Feedback on https://support.torproject.org/tbb/how-to-verify-signature/ and suggestions for making it easier to verify tor downloads
Feedback from frontdesk:
Hi, I recently installed tor (thanks so much for this great work). And I have some suggestions for improving the web page instructions to verify downloads. I'm referring to the instructions at https://support.torproject.org/tbb/how-to-verify-signature/ and https://www.torproject.org/download/.
- The download load page (https://www.torproject.org/download/) makes it tricky to understand how to get the signature. The download page on each of the choices has Signature (?). The ? page does take you to the how to verify sig page, but you have to know where to get the .asc file. I'm sure it's not obvious to naive users, it wasn't obvious to me either.

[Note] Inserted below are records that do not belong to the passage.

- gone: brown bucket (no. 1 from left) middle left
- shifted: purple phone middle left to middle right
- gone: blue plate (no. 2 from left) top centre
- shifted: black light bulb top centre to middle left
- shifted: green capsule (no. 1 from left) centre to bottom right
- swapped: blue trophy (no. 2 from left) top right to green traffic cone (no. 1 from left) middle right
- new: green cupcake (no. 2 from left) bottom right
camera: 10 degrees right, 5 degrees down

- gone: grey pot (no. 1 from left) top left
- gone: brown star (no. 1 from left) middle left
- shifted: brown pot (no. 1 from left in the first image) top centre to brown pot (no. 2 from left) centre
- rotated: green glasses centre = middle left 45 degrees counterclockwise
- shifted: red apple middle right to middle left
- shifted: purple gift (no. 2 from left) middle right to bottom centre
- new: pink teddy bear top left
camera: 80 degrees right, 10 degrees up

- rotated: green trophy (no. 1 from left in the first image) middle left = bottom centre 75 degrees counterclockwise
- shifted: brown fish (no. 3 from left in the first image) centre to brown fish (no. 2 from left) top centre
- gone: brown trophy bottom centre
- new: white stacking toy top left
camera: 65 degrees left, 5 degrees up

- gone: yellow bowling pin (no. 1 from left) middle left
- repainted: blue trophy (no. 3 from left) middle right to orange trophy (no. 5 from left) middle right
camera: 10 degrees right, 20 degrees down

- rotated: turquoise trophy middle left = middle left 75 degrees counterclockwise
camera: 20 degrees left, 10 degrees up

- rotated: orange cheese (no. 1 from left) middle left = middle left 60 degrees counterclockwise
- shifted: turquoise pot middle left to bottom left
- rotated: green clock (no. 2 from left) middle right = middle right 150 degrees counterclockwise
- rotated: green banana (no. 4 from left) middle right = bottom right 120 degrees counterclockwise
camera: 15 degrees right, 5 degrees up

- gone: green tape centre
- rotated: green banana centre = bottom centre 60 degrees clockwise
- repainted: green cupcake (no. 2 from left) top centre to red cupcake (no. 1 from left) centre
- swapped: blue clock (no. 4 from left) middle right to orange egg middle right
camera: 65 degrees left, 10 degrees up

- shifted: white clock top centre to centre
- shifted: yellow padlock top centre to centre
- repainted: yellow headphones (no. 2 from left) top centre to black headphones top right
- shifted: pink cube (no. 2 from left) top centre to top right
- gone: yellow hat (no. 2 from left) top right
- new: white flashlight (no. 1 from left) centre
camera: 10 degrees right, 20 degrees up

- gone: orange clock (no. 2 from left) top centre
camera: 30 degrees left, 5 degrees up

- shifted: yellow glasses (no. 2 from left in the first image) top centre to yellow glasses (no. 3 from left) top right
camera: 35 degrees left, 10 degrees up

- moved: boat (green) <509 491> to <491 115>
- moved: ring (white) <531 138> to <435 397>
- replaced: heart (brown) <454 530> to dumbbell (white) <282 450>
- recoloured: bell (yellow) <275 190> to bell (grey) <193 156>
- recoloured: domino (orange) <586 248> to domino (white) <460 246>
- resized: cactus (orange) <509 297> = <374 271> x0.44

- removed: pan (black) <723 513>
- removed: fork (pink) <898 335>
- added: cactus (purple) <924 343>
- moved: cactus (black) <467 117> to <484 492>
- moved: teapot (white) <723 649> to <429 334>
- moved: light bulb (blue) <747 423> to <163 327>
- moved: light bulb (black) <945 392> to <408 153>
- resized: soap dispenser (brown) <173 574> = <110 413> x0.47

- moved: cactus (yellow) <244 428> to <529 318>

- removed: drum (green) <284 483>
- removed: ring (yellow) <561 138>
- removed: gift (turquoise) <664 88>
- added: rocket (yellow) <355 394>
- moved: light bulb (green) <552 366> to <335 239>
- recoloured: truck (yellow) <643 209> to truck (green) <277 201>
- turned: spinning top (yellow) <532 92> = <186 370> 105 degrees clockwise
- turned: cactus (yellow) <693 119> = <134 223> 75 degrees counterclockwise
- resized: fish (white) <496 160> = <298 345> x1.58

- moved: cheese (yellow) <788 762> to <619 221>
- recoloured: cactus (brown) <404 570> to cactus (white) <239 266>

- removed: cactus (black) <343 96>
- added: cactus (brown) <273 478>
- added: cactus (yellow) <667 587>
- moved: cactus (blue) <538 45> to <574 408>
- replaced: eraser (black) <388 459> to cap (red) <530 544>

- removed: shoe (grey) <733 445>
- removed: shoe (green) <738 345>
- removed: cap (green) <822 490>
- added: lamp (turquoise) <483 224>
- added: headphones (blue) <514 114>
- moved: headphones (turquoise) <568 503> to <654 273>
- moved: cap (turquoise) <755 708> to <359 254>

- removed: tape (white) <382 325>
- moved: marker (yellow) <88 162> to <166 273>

You might improve the UX of this page to somehow tell the users they need to download the appropriate .asc file.
- On the how to verify page (https://support.torproject.org/tbb/how-to-verify-signature/), it states the .asc file is found where the download was. But it's a little tricky to figure out that what this really means is you go back one page, then click "save link as" on the 'signature'.
2.a Solution number (a) Download that page automatically when the user clicks on it, the .asc page. That's probably the best solution. On firefox it doesn't download. And on chrome it doesn't download either, it just shows that page. I'm left with copying and saving it through some other program, or "save-as" on that page.
2.b Update the text to be more clear.
Current text:
Each file on our download page is accompanied by a file with the same name as the package and the extension ".asc". These .asc files are OpenPGP signatures. They allow you to verify the file you've downloaded is exactly the one that we intended you to get.
For example, torbrowser-install-win64-9.0_en-US.exe is accompanied by torbrowser-install-win64-9.0_en-US.exe.asc. These are example file names and will not exactly match the file names that you download.
Suggested text. I highlighted my changes
Each file on our download page is accompanied by a file with the same name as the package and the extension ".asc", see the 'signature' files. These .asc files are OpenPGP signatures. They allow you to verify the file you've downloaded is exactly the one that we intended you to get. One way to get them is to download the 'signature' file. This varies by web browser, but there's usually an option like "download link" where you "right-click" the 'signature' link and save the file.
For example, torbrowser-install-win64-9.0_en-US.exe is accompanied by torbrowser-install-win64-9.0_en-US.exe.asc. These are example file names and will not exactly match the file names that you download.